Purpose : Primary cilia are hair-like organelles that extend from the apical surface of most mammalian cells. Defects in primary cilia in the eye cause ciliopathies, including renal disease, cerebral anomalies and retinitis pigmentosa. Currently, it is well-known that the connecting cilium in rod and cone photoreceptors contribute to phototransduction. However, the role of cilia in non-photoreceptors in the retina remains unknown. The purpose of this study is to describe the distribution of primary cilia in other layers of retina in mouse and human during development.

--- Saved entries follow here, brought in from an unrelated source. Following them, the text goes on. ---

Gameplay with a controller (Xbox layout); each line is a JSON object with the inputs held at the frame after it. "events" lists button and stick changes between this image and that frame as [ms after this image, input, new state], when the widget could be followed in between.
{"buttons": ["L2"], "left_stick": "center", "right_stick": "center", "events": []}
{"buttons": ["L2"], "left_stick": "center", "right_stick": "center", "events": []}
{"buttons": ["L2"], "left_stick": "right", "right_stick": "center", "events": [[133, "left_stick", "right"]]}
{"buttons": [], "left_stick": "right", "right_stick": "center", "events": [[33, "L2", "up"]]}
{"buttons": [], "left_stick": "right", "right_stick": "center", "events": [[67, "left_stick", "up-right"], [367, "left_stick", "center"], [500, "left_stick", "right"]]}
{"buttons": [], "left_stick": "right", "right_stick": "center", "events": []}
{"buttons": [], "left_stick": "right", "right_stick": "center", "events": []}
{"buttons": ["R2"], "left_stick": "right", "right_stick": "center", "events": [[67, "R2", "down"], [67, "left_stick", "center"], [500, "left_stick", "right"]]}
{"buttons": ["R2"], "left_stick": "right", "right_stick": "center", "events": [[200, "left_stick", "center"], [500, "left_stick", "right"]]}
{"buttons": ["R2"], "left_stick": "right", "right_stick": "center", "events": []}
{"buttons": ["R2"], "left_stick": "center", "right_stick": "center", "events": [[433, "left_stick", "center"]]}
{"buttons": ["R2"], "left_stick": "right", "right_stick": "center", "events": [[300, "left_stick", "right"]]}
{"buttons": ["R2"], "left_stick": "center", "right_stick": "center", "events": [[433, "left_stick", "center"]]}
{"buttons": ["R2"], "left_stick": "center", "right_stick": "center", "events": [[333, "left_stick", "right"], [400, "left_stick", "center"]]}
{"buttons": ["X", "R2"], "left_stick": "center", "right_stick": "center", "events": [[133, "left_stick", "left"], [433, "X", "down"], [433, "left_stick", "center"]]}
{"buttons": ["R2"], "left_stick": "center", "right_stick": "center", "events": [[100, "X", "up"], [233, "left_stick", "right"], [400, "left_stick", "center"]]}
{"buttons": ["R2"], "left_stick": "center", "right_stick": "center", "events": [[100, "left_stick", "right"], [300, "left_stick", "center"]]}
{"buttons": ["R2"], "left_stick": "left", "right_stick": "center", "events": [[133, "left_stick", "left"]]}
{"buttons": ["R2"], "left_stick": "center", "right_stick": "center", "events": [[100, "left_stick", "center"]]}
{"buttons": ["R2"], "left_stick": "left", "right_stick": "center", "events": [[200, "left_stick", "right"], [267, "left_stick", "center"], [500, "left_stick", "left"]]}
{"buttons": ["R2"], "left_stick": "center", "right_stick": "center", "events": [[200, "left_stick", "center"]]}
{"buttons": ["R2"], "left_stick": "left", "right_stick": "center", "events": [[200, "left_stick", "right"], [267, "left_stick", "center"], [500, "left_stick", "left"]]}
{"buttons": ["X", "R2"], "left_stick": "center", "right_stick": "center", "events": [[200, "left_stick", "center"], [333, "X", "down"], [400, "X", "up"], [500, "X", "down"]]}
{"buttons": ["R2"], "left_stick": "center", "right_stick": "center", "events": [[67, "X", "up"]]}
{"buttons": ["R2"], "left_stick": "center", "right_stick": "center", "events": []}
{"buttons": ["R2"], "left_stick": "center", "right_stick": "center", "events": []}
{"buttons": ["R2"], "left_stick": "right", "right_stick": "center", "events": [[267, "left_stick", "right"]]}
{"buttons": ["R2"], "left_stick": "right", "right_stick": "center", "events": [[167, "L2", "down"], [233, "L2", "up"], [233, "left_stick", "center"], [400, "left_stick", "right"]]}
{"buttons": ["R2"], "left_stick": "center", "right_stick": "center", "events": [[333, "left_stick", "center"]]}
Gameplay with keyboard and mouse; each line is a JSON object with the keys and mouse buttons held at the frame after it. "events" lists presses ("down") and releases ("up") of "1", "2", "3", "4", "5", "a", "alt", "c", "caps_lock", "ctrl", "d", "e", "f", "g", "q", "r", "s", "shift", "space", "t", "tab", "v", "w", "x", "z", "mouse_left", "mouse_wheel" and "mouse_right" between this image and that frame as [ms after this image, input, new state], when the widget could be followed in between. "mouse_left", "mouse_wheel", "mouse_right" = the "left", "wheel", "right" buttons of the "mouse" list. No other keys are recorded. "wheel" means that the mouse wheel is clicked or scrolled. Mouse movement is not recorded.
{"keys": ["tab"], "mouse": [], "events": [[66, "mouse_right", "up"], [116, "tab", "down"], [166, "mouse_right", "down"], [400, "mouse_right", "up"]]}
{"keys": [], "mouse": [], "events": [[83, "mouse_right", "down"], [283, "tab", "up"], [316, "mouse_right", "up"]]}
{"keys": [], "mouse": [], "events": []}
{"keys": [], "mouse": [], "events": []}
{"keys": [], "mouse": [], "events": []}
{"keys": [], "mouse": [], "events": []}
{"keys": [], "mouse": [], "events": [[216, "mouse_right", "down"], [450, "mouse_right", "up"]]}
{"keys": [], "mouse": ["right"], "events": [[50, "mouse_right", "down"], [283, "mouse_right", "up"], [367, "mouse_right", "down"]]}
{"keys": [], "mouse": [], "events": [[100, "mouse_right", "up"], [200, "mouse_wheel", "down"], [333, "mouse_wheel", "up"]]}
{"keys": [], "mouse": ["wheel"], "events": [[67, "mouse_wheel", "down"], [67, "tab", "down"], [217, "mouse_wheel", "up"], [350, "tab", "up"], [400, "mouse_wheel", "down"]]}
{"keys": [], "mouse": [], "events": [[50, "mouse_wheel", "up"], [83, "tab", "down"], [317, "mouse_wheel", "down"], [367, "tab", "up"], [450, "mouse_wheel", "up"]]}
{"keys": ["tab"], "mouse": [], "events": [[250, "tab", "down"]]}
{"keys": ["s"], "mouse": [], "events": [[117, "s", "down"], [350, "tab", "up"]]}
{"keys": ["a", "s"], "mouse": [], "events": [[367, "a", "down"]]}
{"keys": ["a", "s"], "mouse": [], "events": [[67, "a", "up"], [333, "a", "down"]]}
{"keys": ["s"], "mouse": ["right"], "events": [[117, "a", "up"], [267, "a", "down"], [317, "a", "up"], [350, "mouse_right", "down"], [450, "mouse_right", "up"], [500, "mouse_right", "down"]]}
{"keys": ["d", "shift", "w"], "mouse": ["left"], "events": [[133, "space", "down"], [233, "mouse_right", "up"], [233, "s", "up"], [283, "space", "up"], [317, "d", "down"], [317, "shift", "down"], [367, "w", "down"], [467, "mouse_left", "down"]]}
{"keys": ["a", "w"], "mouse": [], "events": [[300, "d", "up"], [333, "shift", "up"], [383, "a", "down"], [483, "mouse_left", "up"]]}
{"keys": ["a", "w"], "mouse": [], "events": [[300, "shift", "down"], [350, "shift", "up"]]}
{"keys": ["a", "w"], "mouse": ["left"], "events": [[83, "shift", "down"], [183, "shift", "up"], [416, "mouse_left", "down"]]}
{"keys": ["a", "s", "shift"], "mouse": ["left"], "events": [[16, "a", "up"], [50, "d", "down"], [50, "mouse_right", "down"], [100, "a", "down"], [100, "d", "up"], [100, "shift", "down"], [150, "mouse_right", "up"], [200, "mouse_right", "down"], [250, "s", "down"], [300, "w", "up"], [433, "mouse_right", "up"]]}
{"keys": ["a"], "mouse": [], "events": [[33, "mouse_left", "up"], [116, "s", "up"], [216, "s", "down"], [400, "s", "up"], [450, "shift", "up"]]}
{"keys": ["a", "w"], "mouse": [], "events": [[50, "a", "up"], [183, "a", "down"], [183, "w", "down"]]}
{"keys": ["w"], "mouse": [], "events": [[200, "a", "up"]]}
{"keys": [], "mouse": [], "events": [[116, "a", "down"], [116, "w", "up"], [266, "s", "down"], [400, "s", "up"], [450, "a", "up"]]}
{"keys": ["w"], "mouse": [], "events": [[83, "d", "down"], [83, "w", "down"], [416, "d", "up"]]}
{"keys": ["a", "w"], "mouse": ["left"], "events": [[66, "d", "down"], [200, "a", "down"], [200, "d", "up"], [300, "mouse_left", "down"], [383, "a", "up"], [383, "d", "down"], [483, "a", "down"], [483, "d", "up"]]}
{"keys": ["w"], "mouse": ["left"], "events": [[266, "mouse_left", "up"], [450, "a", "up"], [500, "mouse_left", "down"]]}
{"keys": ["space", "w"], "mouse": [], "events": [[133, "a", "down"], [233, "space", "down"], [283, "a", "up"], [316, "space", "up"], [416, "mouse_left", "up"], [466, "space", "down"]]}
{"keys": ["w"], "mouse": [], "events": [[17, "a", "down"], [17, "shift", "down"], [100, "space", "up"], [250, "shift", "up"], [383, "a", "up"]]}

Methods : In this study, eyes were collected from the different developmental stages in Centrin2-GFP::Arl13b-mCherry transgenic mice, wildtype CD1 mice and C57BL/6J mice to study the distribution of primary cilia in vivo. Retinal sections were stained using Pax6, Sox9, and Chx10 antibodies to determine the fraction of ciliated cells that express these markers. In addition, wildtype CD1 and C57BL/6J mice eyes were used for whole mount of retinal pigment epithelium (RPE) and stained with ZO-1 and Arl13b. Whole mounts of RPE of normal human and AMD patient tissue were performed using a modified iDISCO protocol.

Results : In mouse RPE, primary cilia assembly and disassembly were found to be dynamically regulated during development. In neural retina, we found cilia initially localized in the inner neuroblastic layer at P0 age. By P7, ciliated cells were noted in the outer part of the INL and limited to the inner side of the INL of adult retinas. Further analysis identified most ciliated cells in neuronal retina as Pax6-positive (amacrine marker) at adult age. In human eyes, primary cilia were detected in adult wholemount RPE. Shorter primary cilia of the RPE were found in AMD patient tissue as compared with normal human (n=50, p value<0.05, student t-test).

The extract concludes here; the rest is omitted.